Map Duo Presentation Leo Barnes and Christopher Ferreira – Negro Program of Communist Party & Guerrilla Acts of Sabotage

While the precise date is unknown, the Negro Program of the Communist Party Map predates the Guerilla Acts of Sabotage map. The map was published by the South Carolina Klu Klux Klan to associate African Americans and communists together to foment hatred of them both. Questions on how to organize a multiracial society and those surrounding what to do with economic surplus and how socially planned the government should be are not inherently connected and the authors feel the need to make this connection explicit. The way they do this is by pulling materials from “The Platform of The Class Struggle” a widely disseminated pamphlet published in 1928 that talks about the problems and opportunities for communism to spread to the United States. While the pamphlet considers many aspects of American society, from problems of housing, foreign-born workers, miner strikes, and child labor, the problem the communist party focuses on is the chapter speaking to the “oppression of the negroes.” In this chapter, the authors discuss how African Americans are second-class citizens oppressed in every manner imaginable and how they are the perfect candidates to help support a communist uprising in the American South. While the map itself is sourced from somewhere else, the left page of the Klan pamphlet is pulled entirely from the communist literature. The Klan then attempts to analyze the communist propaganda it pulled while furtively adding in suppositions and conclusions of its own and presenting those as truths. For example, nowhere in the section it pulled, or the source material for that matter, does the mass displacement of 10 million white people, or their forced evictions come up. Nor does giving New Orleans, Savannah, Charleston, Shreveport, and Atlanta to African Americans come up. Lastly, nowhere in the literature is Paul Robeson (jazz musician, football player, and activist) mentioned. The KKK is masking its claims of what the future would hold under communist leadership by pointing back to the source literature and their preternatural understanding of communist party functions (by saying the map came from secret files of the communist party they’re implying that they have other hidden knowledge). Occasionally they throw in a date so exact or an article or committee so specific that the reader can’t help but feel no one would brazenly lie like that, but other claims it makes are entirely unsubstantiated. 

The Black Panthers used this map in their magazine to highlight the amount of domestic terrorism there is in the United States. They were actively promoting terrorism as they believed it was for a good cause, that being equality. They called the people committing these acts freedom fighters, and often referred to the police as pigs. There was a call to action in the article along with the map, and it overall just highlighted the racial tensions that existed in the U.S. during that period of time. While it is not a countermap, its intention was similar, trying to bring attention to injustice.

Both of these maps highlight the racial tensions that coincided with the ideological tensions during the Cold War. While ideological tensions are interpreted as separate from one another, when examined they are actually all intertwined around the current events of the day. These maps show that ideological tensions can and do often coincide.
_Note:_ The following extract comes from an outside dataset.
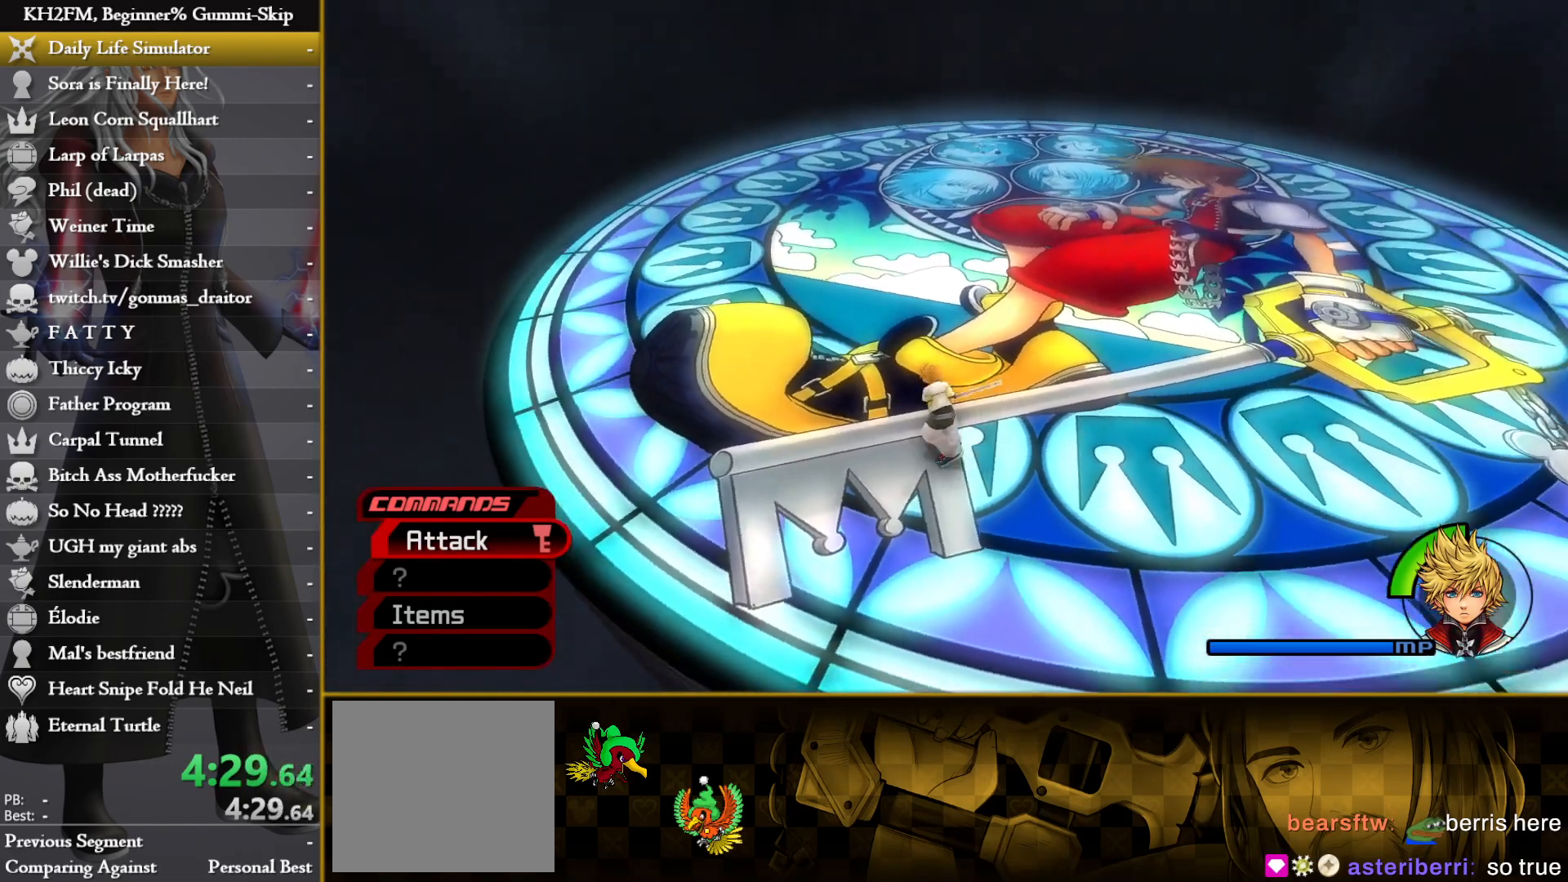
{"buttons": [], "left_stick": "left", "right_stick": "center", "events": [[67, "right_stick", "center"], [100, "left_stick", "left"], [300, "L3", "up"]]}
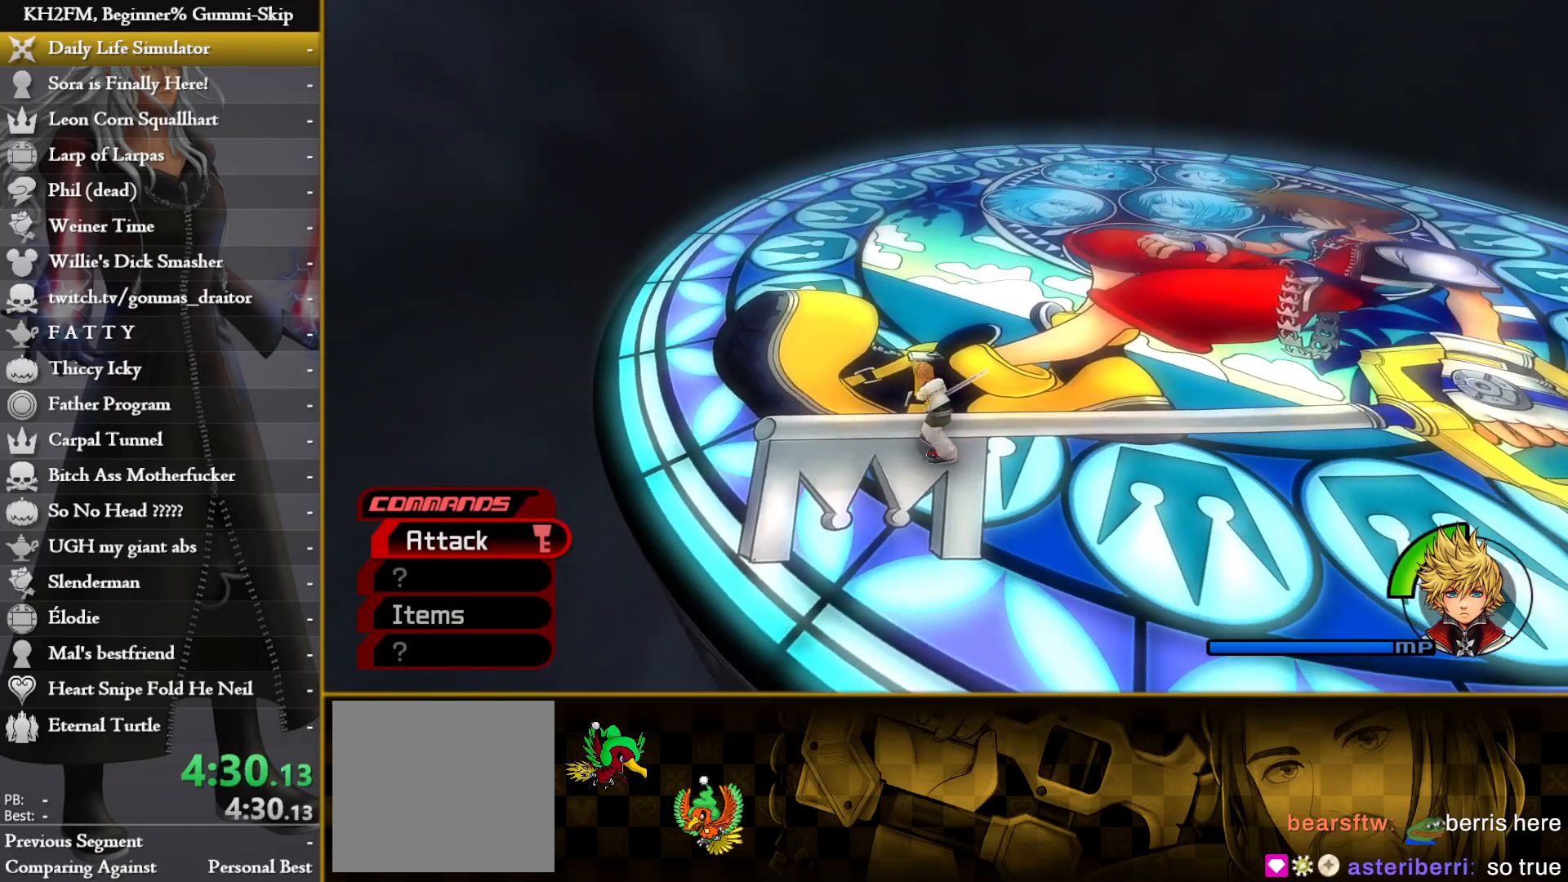
{"buttons": ["L3"], "left_stick": "left", "right_stick": "center", "events": [[50, "L3", "down"], [100, "left_stick", "center"], [267, "left_stick", "down-left"], [350, "left_stick", "center"], [433, "left_stick", "left"]]}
The room sported a healthy discourse with many voices chiming in especially surrounding the justifiability of terrorism now versus with the publication of the “Guerilla Acts of Sabotage Map.” A student pointed out that since 9/11 the United States and the West more broadly have become very sensitive to domestic terrorism and more likely to view it as murder than political activism. The issue of Israel Palestine came up with a respectful discourse surrounding the morality of both sides’ actions.